Temuan terbaru ini adalah bagian dari ZOE PREDICT, studi ilmu nutrisi mendalam terbesar di dunia, dan telah diterbitkan hari ini di jurnal terkemuka Eropa, Diabetologia. Sebagai studi tidur paling ekstensif dari jenisnya – sekitar 10 kali lebih besar dari studi yang sebanding – pengungkapan ini dipasangkan dengan teknologi digital inovatif ZOE akan memungkinkan perusahaan untuk memberikan saran yang dipersonalisasi untuk meningkatkan kesehatan dan berat badan anggota.

Takeaway kunci:

• Tidur penting untuk mengatur kesehatan metabolisme, dan kombinasi dari pedoman tidur umum dan yang lebih personal mungkin diperlukan untuk memungkinkan individu meminimalkan risiko penyakit metabolik, seperti diabetes, tekanan darah tinggi (hipertensi) dan obesitas.

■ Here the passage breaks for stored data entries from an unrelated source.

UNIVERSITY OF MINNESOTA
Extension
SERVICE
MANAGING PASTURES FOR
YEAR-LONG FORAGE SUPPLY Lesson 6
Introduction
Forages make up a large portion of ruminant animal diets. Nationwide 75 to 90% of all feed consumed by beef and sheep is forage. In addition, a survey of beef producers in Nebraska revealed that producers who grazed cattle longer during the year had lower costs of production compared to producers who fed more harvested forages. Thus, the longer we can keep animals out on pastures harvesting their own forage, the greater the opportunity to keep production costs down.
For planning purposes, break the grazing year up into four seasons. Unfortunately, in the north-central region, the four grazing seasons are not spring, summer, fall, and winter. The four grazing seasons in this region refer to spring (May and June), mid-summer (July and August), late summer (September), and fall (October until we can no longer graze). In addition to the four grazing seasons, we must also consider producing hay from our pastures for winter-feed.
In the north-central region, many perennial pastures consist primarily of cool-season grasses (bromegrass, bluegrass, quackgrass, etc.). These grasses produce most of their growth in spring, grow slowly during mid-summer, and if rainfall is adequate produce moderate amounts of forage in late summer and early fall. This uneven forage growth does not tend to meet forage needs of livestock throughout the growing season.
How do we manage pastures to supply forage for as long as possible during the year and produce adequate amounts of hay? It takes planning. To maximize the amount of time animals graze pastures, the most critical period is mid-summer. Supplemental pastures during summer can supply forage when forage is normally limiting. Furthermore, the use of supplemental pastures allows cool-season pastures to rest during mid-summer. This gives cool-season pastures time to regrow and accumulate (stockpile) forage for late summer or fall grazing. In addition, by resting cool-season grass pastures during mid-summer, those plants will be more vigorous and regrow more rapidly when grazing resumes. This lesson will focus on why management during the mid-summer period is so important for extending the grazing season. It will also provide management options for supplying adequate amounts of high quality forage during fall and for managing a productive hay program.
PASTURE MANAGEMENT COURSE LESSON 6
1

• ZOE PREDICT adalah studi terbesar di dunia untuk mengumpulkan data yang mendalam dan mendetail tentang tidur dan nutrisi. Studi khusus tentang tidur ini adalah yang terbesar yang menggunakan ukuran objektif tidur, pemantauan glukosa terus menerus dan tes tantangan metabolisme standar.

• Memiliki tidur malam yang buruk dikaitkan dengan respon gula darah yang kurang sehat untuk sarapan pagi berikutnya, tidak peduli apa pilihan sarapan individu.

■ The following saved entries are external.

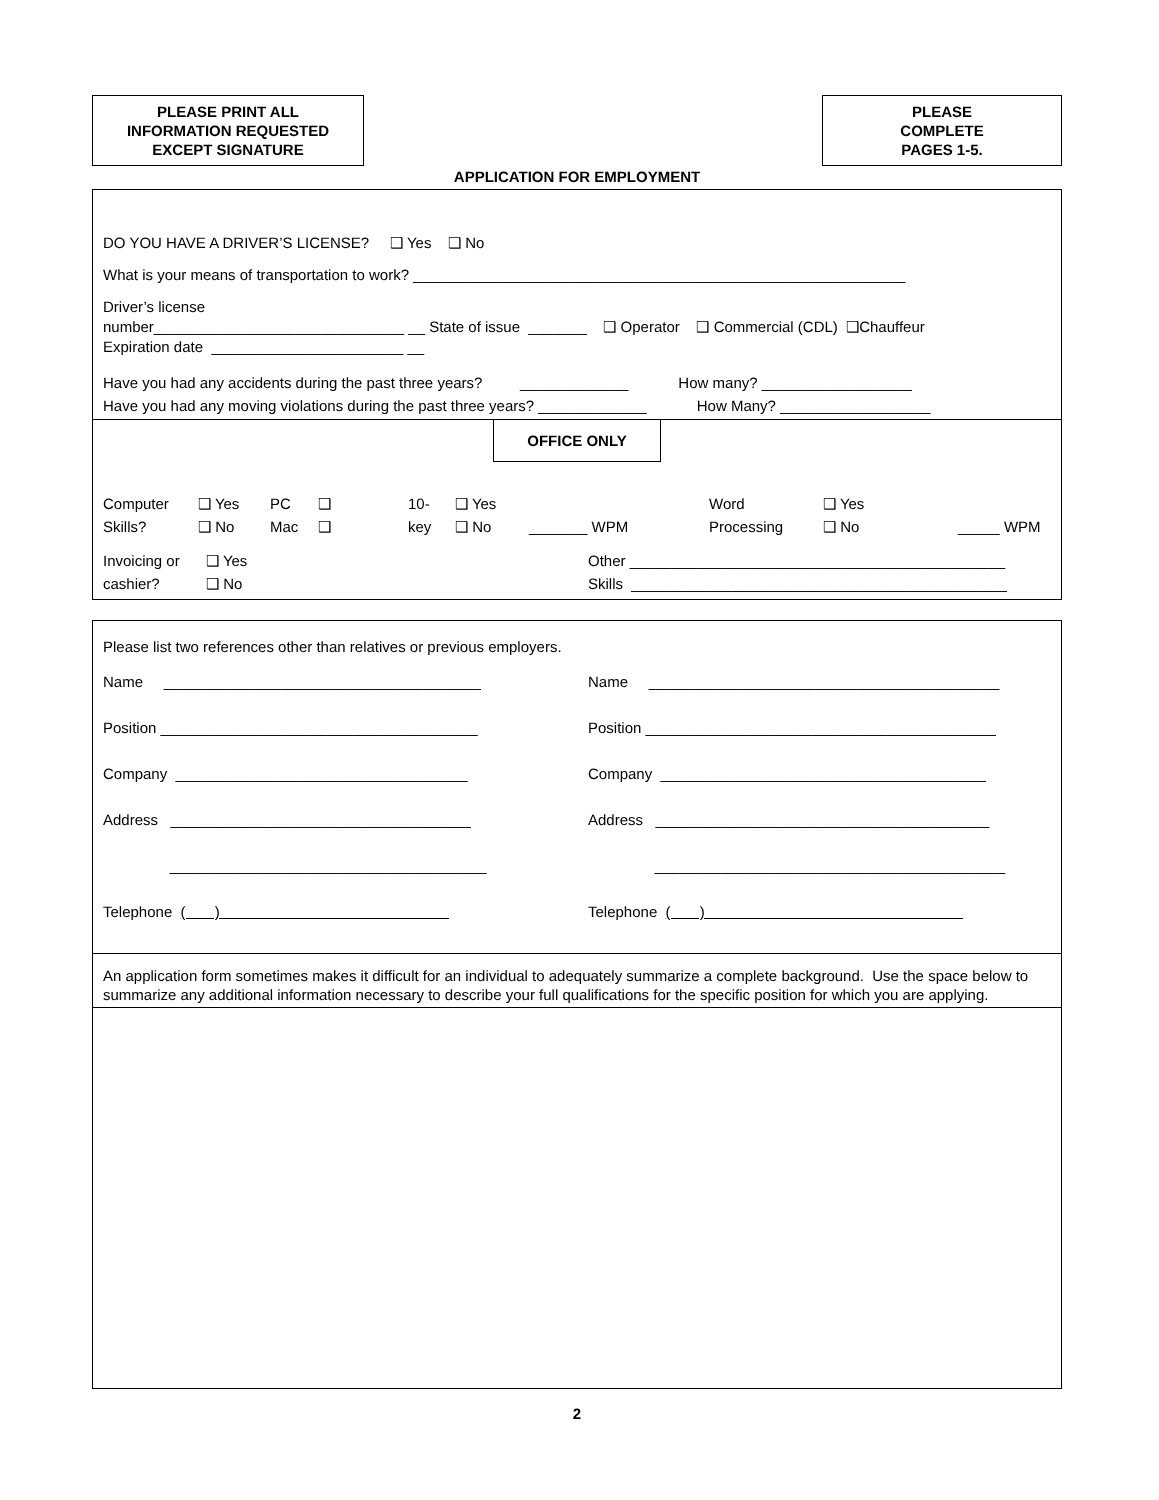PLEASE PRINT ALL
INFORMATION REQUESTED
EXCEPT SIGNATURE
PLEASE
COMPLETE
PAGES 1-5.
APPLICATION FOR EMPLOYMENT
DO YOU HAVE A DRIVER’S LICENSE? ❑ Yes ❑ No
What is your means of transportation to work? ___________________________________________________________
Driver’s license
number______________________________ __ State of issue _______ ❑ Operator ❑ Commercial (CDL) ❑Chauffeur
Expiration date _______________________ __
Have you had any accidents during the past three years? _____________ How many? __________________
Have you had any moving violations during the past three years? _____________ How Many? __________________
OFFICE ONLY
Computer
Skills?
❑ Yes
❑ No
PC
Mac
❑
❑
10-
key
❑ Yes
❑ No
_______ WPM Word
Processing
❑ Yes
❑ No
_____ WPM
Invoicing or
cashier?
❑ Yes
❑ No
Other _____________________________________________
Skills _____________________________________________
Please list two references other than relatives or previous employers.
Name ______________________________________
Position ______________________________________
Company ___________________________________
Address ____________________________________
______________________________________
Telephone ( )
Name __________________________________________
Position __________________________________________
Company _______________________________________
Address ________________________________________
__________________________________________
Telephone ( )
An application form sometimes makes it difficult for an individual to adequately summarize a complete background. Use the space below to summarize any additional information necessary to describe your full qualifications for the specific position for which you are applying.
2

• Memiliki pola tidur mingguan yang tidak teratur dikaitkan dengan kontrol gula darah yang buruk, yang berpotensi menyebabkan tantangan kesehatan jangka pendek dan jangka panjang.  

• Temuan penelitian ini dapat menginformasikan strategi gaya hidup untuk meningkatkan kadar glukosa darah postprandial, berfokus pada rutinitas waktu tidur lebih awal dan memaksimalkan tidur berkualitas tinggi tanpa gangguan.

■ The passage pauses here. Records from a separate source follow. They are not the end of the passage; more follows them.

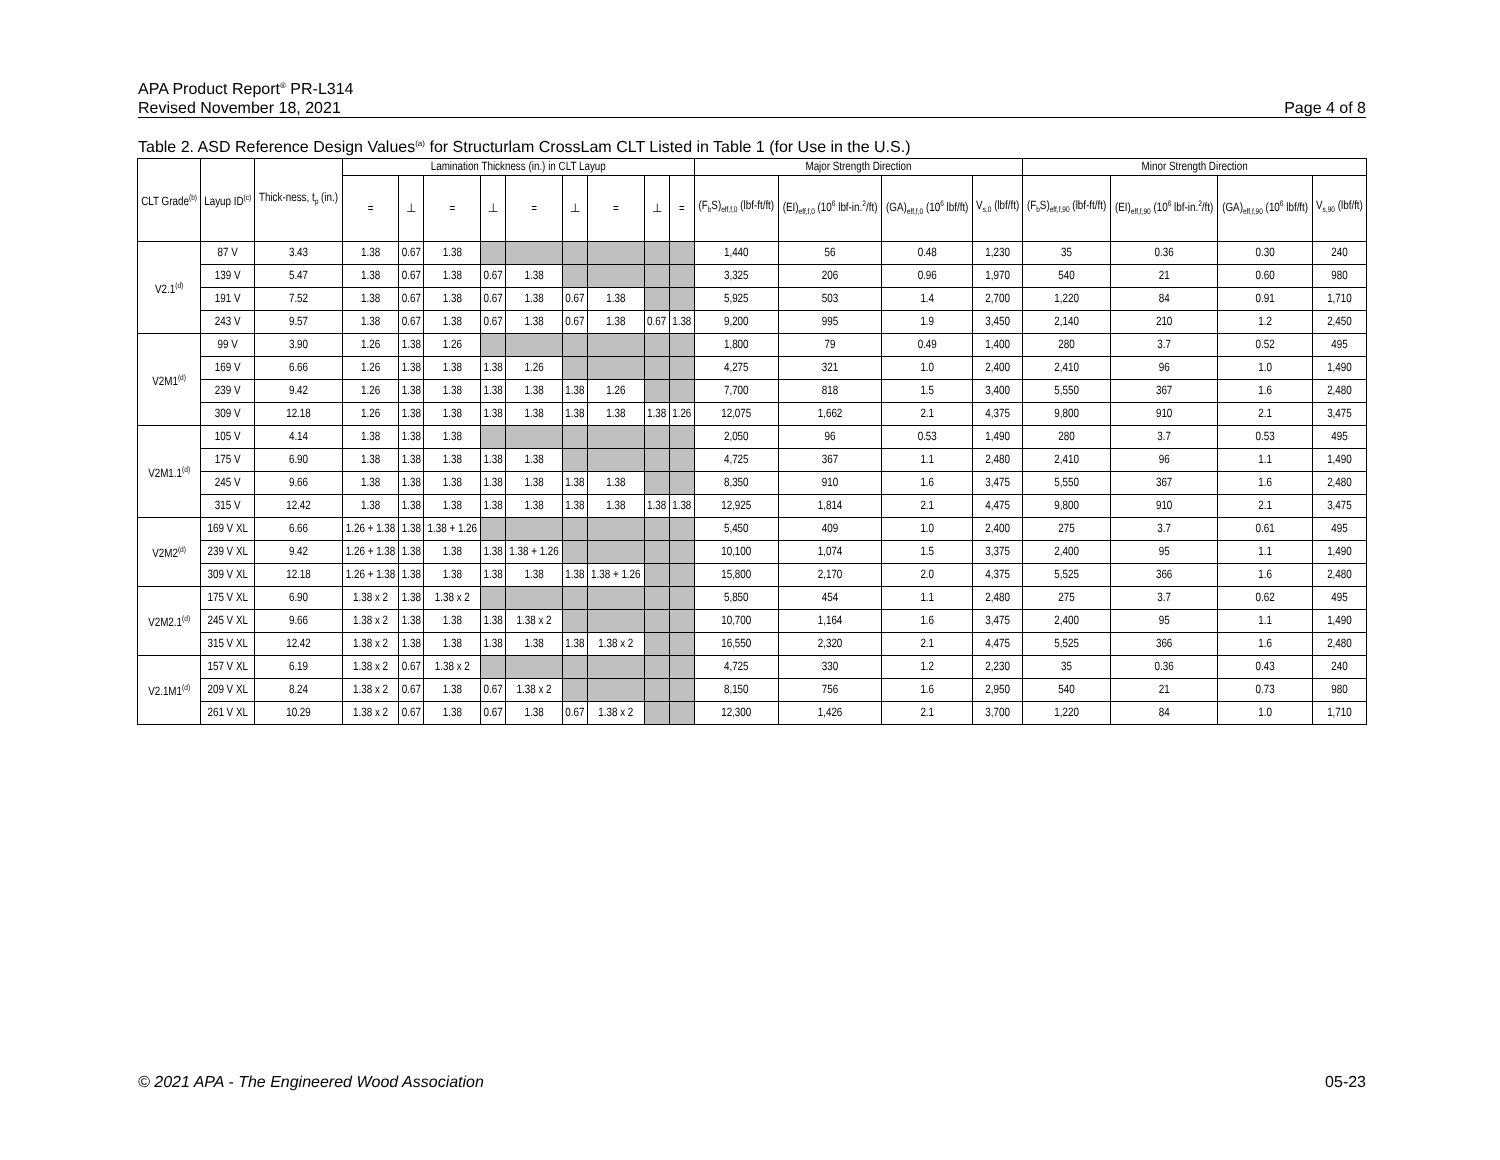APA Product Report<sup>®</sup> PR-L314
Revised November 18, 2021 Page 4 of 8
Table 2. ASD Reference Design Values<sup>(a)</sup> for Structurlam CrossLam CLT Listed in Table 1 (for Use in the U.S.)
| CLT Grade<sup>(b)</sup> | Layup ID<sup>(c)</sup> | Thick-ness, t<sub>p</sub> (in.) | Lamination Thickness (in.) in CLT Layup | | | | | | | | | Major Strength Direction | | | | Minor Strength Direction | | | |
| --- | --- | --- | --- | --- | --- | --- | --- | --- | --- | --- | --- | --- | --- | --- | --- | --- | --- | --- | --- |
| | | | = | ⊥ | = | ⊥ | = | ⊥ | = | ⊥ | = | (F<sub>b</sub>S)<sub>eff,f,0</sub> (lbf-ft/ft) | (EI)<sub>eff,f,0</sub> (10<sup>6</sup> lbf-in.<sup>2</sup>/ft) | (GA)<sub>eff,f,0</sub> (10<sup>6</sup> lbf/ft) | V<sub>s,0</sub> (lbf/ft) | (F<sub>b</sub>S)<sub>eff,f,90</sub> (lbf-ft/ft) | (EI)<sub>eff,f,90</sub> (10<sup>6</sup> lbf-in.<sup>2</sup>/ft) | (GA)<sub>eff,f,90</sub> (10<sup>6</sup> lbf/ft) | V<sub>s,90</sub> (lbf/ft) |
| V2.1<sup>(d)</sup> | 87 V | 3.43 | 1.38 | 0.67 | 1.38 | | | | | | | 1,440 | 56 | 0.48 | 1,230 | 35 | 0.36 | 0.30 | 240 |
| | 139 V | 5.47 | 1.38 | 0.67 | 1.38 | 0.67 | 1.38 | | | | | 3,325 | 206 | 0.96 | 1,970 | 540 | 21 | 0.60 | 980 |
| | 191 V | 7.52 | 1.38 | 0.67 | 1.38 | 0.67 | 1.38 | 0.67 | 1.38 | | | 5,925 | 503 | 1.4 | 2,700 | 1,220 | 84 | 0.91 | 1,710 |
| | 243 V | 9.57 | 1.38 | 0.67 | 1.38 | 0.67 | 1.38 | 0.67 | 1.38 | 0.67 | 1.38 | 9,200 | 995 | 1.9 | 3,450 | 2,140 | 210 | 1.2 | 2,450 |
| V2M1<sup>(d)</sup> | 99 V | 3.90 | 1.26 | 1.38 | 1.26 | | | | | | | 1,800 | 79 | 0.49 | 1,400 | 280 | 3.7 | 0.52 | 495 |
| | 169 V | 6.66 | 1.26 | 1.38 | 1.38 | 1.38 | 1.26 | | | | | 4,275 | 321 | 1.0 | 2,400 | 2,410 | 96 | 1.0 | 1,490 |
| | 239 V | 9.42 | 1.26 | 1.38 | 1.38 | 1.38 | 1.38 | 1.38 | 1.26 | | | 7,700 | 818 | 1.5 | 3,400 | 5,550 | 367 | 1.6 | 2,480 |
| | 309 V | 12.18 | 1.26 | 1.38 | 1.38 | 1.38 | 1.38 | 1.38 | 1.38 | 1.38 | 1.26 | 12,075 | 1,662 | 2.1 | 4,375 | 9,800 | 910 | 2.1 | 3,475 |
| V2M1.1<sup>(d)</sup> | 105 V | 4.14 | 1.38 | 1.38 | 1.38 | | | | | | | 2,050 | 96 | 0.53 | 1,490 | 280 | 3.7 | 0.53 | 495 |
| | 175 V | 6.90 | 1.38 | 1.38 | 1.38 | 1.38 | 1.38 | | | | | 4,725 | 367 | 1.1 | 2,480 | 2,410 | 96 | 1.1 | 1,490 |
| | 245 V | 9.66 | 1.38 | 1.38 | 1.38 | 1.38 | 1.38 | 1.38 | 1.38 | | | 8,350 | 910 | 1.6 | 3,475 | 5,550 | 367 | 1.6 | 2,480 |
| | 315 V | 12.42 | 1.38 | 1.38 | 1.38 | 1.38 | 1.38 | 1.38 | 1.38 | 1.38 | 1.38 | 12,925 | 1,814 | 2.1 | 4,475 | 9,800 | 910 | 2.1 | 3,475 |
| V2M2<sup>(d)</sup> | 169 V XL | 6.66 | 1.26 + 1.38 | 1.38 | 1.38 + 1.26 | | | | | | | 5,450 | 409 | 1.0 | 2,400 | 275 | 3.7 | 0.61 | 495 |
| | 239 V XL | 9.42 | 1.26 + 1.38 | 1.38 | 1.38 | 1.38 | 1.38 + 1.26 | | | | | 10,100 | 1,074 | 1.5 | 3,375 | 2,400 | 95 | 1.1 | 1,490 |
| | 309 V XL | 12.18 | 1.26 + 1.38 | 1.38 | 1.38 | 1.38 | 1.38 | 1.38 | 1.38 + 1.26 | | | 15,800 | 2,170 | 2.0 | 4,375 | 5,525 | 366 | 1.6 | 2,480 |
| V2M2.1<sup>(d)</sup> | 175 V XL | 6.90 | 1.38 x 2 | 1.38 | 1.38 x 2 | | | | | | | 5,850 | 454 | 1.1 | 2,480 | 275 | 3.7 | 0.62 | 495 |
| | 245 V XL | 9.66 | 1.38 x 2 | 1.38 | 1.38 | 1.38 | 1.38 x 2 | | | | | 10,700 | 1,164 | 1.6 | 3,475 | 2,400 | 95 | 1.1 | 1,490 |
| | 315 V XL | 12.42 | 1.38 x 2 | 1.38 | 1.38 | 1.38 | 1.38 | 1.38 | 1.38 x 2 | | | 16,550 | 2,320 | 2.1 | 4,475 | 5,525 | 366 | 1.6 | 2,480 |
| V2.1M1<sup>(d)</sup> | 157 V XL | 6.19 | 1.38 x 2 | 0.67 | 1.38 x 2 | | | | | | | 4,725 | 330 | 1.2 | 2,230 | 35 | 0.36 | 0.43 | 240 |
| | 209 V XL | 8.24 | 1.38 x 2 | 0.67 | 1.38 | 0.67 | 1.38 x 2 | | | | | 8,150 | 756 | 1.6 | 2,950 | 540 | 21 | 0.73 | 980 |
| | 261 V XL | 10.29 | 1.38 x 2 | 0.67 | 1.38 | 0.67 | 1.38 | 0.67 | 1.38 x 2 | | | 12,300 | 1,426 | 2.1 | 3,700 | 1,220 | 84 | 1.0 | 1,710 |
© 2021 APA - The Engineered Wood Association 05-23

Tidur malam yang baik telah lama dikenal sebagai bagian inti dari gaya hidup sehat. Meski bagaimana tidur sesuai dengan pola makan dan aktivitas fisik, belum sepenuhnya jelas. Faktanya, para peneliti sebelumnya telah menemukan bahwa tidur yang buruk atau terlalu sedikit terkait dengan kontrol gula darah yang buruk pada penderita diabetes tetapi sejauh mana hubungan ini bertahan pada orang sehat sebagian besar belum diketahui sampai sekarang. Tim peneliti ZOE menggunakan data dari studi ZOE PREDICT, di mana 953 sukarelawan sehat diikuti selama dua minggu. Selama waktu ini, para peserta makan berbagai makanan standar, dan memakai glukosa darah dan monitor gerakan untuk mengukur respons gula darah dan tidur mereka (catatan: tidur tidak dimanipulasi untuk percobaan).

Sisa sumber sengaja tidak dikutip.